Crítica do
Segundo Caderno de O Globo (20/3/2016)
Crítica/ “Mulheres
à beira de um ataque de nervos”
Musical com nervos fracos |
O cinema americano, e em menor medida o teatro,
revisa filmes estrangeiros, produzindo sobre ideia original a sua própria
adaptação. Quase sempre, a transposição fica reduzida ao aproveitamento da
trama e ao uso das referências, desidratando o espírito e a geografia cultural.
O musical “Mulheres à beira de um ataque de nervos”, baseado no filme do
espanhol Pedro Almodóvar, é um exemplar dessa apropriação. Na produção de 1988,
que marca o reconhecimento de Almodóvar e consagra o fecho da “movida
madrileña” (movimento de contracultura
pós era franquista), o universo melodramático do feminino e a estética
colorida por tons kitsch definem um
estilo e determinam a formalização narrativa. As características de filmografia
de locução própria e expressão muito conotada, quando transcritas para outro
gênero, deixam pequena margem para a recriação autoral. Como o musical exige
seguir um código e se inventar como trilha sonora, o desafio da transposição é
ainda maior.
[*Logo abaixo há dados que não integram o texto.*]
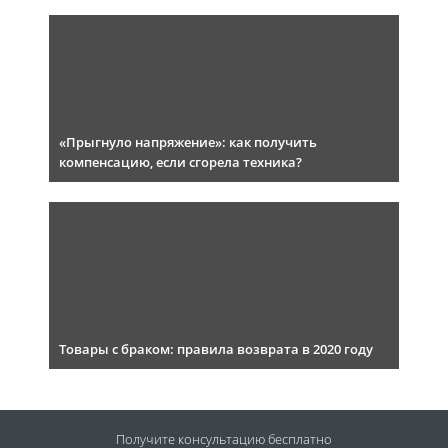
«Прыгнуло напряжение»: как получить
компенсацию, если сгорела техника?
Товары с браком: правила возврата в 2020 году
Получите консультацию
бесплатно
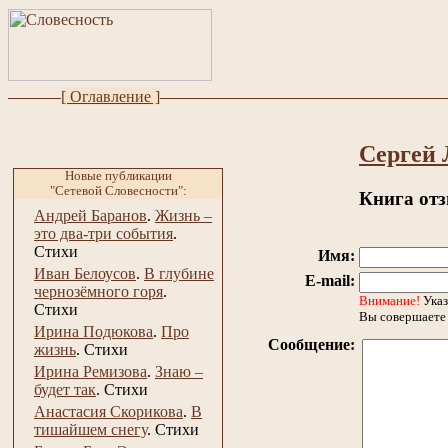
[ Оглавление ]
Сергей 
Новые публикации
"Сетевой Словесности":
Книга от
Андрей Баранов
.
Жизнь –
это два-три события
.
Стихи
Имя:
Иван Белоусов
.
В глубине
E-mail:
чернозёмного горя
.
Внимание!
Указ
Стихи
Вы совершаете 
Ирина Подюкова
.
Про
Сообщение:
жизнь
.
Стихи
Ирина Ремизова
.
Знаю –
будет так
.
Стихи
Анастасия Скорикова
.
В
тишайшем снегу
.
Стихи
Esta versão das mulheres de Almodóvar acompanha com fidelidade
literal as situações vistas na tela, sem outro filtro senão o da novidade das
canções. Reduzida a comédia farsesca e a boulevard
sonorizado, a transferência para o
palco desgasta um entrecho que, originalmente, captura o espírito de uma linguagem.
A importação de musical tão pouco atraente, parece querer ativar a lembrança do
filme e revalidar a fórmula de seu sucesso. O diretor Miguel Falabella, que
também assina a tradução brasileira, investe mais na aparência do que nos
mecanismos do humor almodoviano. A
montagem é apoiada no visual exuberante dos figurinos de Fabio Namatame e da
cenografia movimentada de J.C. Serroni. As interpretações são levadas ao ponto
da comédia destemperada, na vizinhanças do exibicionismo. Mas sem nervos. A
música, levemente marcada por ritmos hispânicos, sofre de pasteurização sonora
que torna indistintas as composições e as letras. Os 11 atores do elenco de
apoio se empenham em coletivo de vozes e dança com competência funcional. A
composição de Carla Vazquez evoca a atriz Rosy Palma do filme inspirador do
musical. Ivan Parente está um tanto retraído como o condutor informal do
trajeto nervoso. Erika Riba e Daniel Torres vivem, com regularidade a exaltação
da advogada e a timidez do noivo. Juan Alba incorpora o galã latino, e Helga
Nemeczyk explora, com humor popular e impostação de voz, a namorada do
terrorista. Marisa Orth se mantém num plano de atuação cautelosamente bem
comportado. Stella Miranda tem a presença mais destacada em cena.